Com palavras de ordem de forte impacto na mentalidade conservadora de diferentes frações sociais, principalmente religiosos evangélicos e parte da classe média, o discurso anti-comunista, anti-direitos-humanos, anti-aborto, anti-feminista, homofóbico, pró armamento e pena de morte seduz um eleitorado que se aliena por soluções rápidas e impactantes. Esta é a campanha mais militarizada dos últimos tempos, com diversos candidatos das Policias Militares e Forças Armadas.

Porém o principal objetivo do candidato de extrema direita nesta etapa é conquistar os mercados. Com palavras prontas “menos direitos e mais emprego” o empresariado industrial e financeiro começa a ver esta como uma boa oportunidade de maximizar seus negócios com um governo duro contra sindicatos e movimentos sociais e dócil para a iniciativa privada.

→ **O que se pede**: Prossiga o texto sobre a campanha do candidato de extrema direita a partir da última frase apresentada.

Entradas de dados salvas

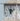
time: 12:07
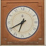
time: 6:40
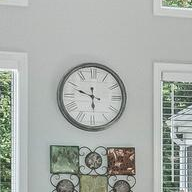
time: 5:48
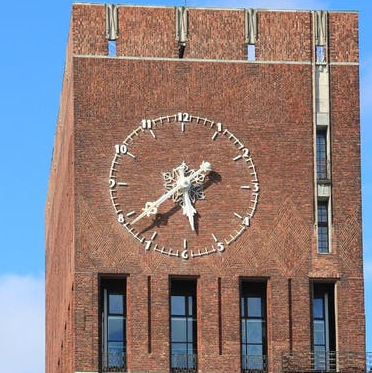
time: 5:38
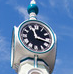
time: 11:17
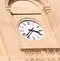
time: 3:37
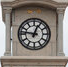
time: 12:46
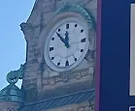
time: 11:53
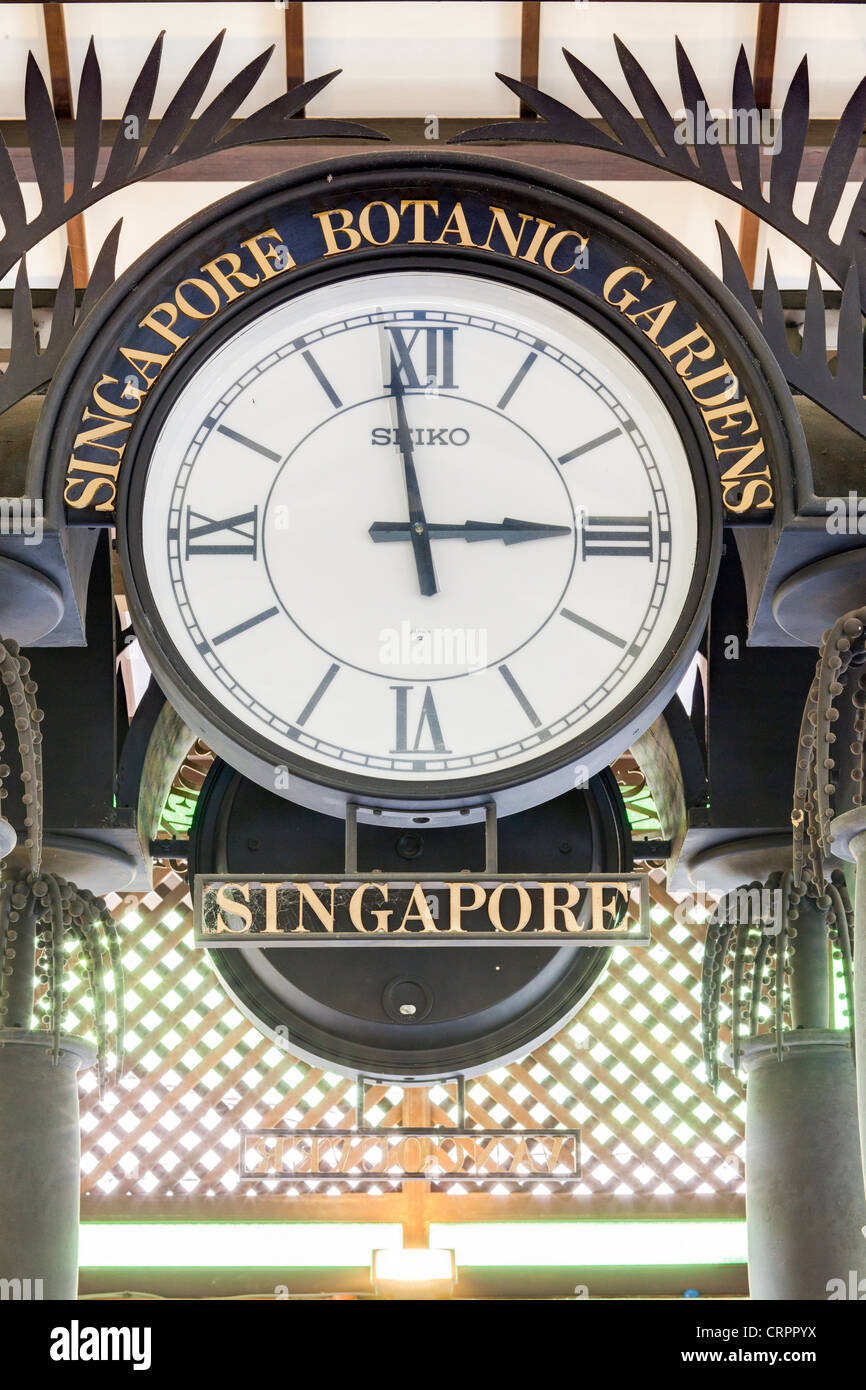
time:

→ **Resposta ao exercício**:
Colocado este quadro de plena instabilidade, a pergunta fica em aberto, caso Bolsonaro (Bolsonazi) for para o 2º turno a extrema direita aceitará a derrota?

Tudo indica que não. O vice de Bolsonazi, o General Mourão, já se pronunciou que as urnas eletrónicas serão avaliadas pelos técnicos do Exército e a possibilidade de um auto golpe pelo presidente eleito. Outro general reformado, Augusto Heleno, da equipe do candidato deu entrevista colocando em causa a legitimidade das eleições e do futuro presidente, excluindo o seu próprio logicamente.  O grande empresariado e a mídia hegemônica se utilizam de todos os meios para que a centro-esquerda não volte a Presidência da República. Se esforçam com as chantagens usuais mais grosseiras de quebradeira do mercado e propagam a censura televisiva dos debates seletivos. A avalanche conservadora brasileira não se conteve em passar estes últimos 2 anos no poder, eles querem agora o controle total sem oposição, e estão muito bem alinhados com as esferas do judiciário, setor financeiro e do agronegócio. Um novo Reichstag é possível e provável.

Um novo fascismo nos trópicos se desenha, mas se manter no poder no Brasil é preciso mais do que discurso. É preciso força, mas nem todas as vezes a força bruta prevalece. Pode ser decisiva, mesmo que ilegítima.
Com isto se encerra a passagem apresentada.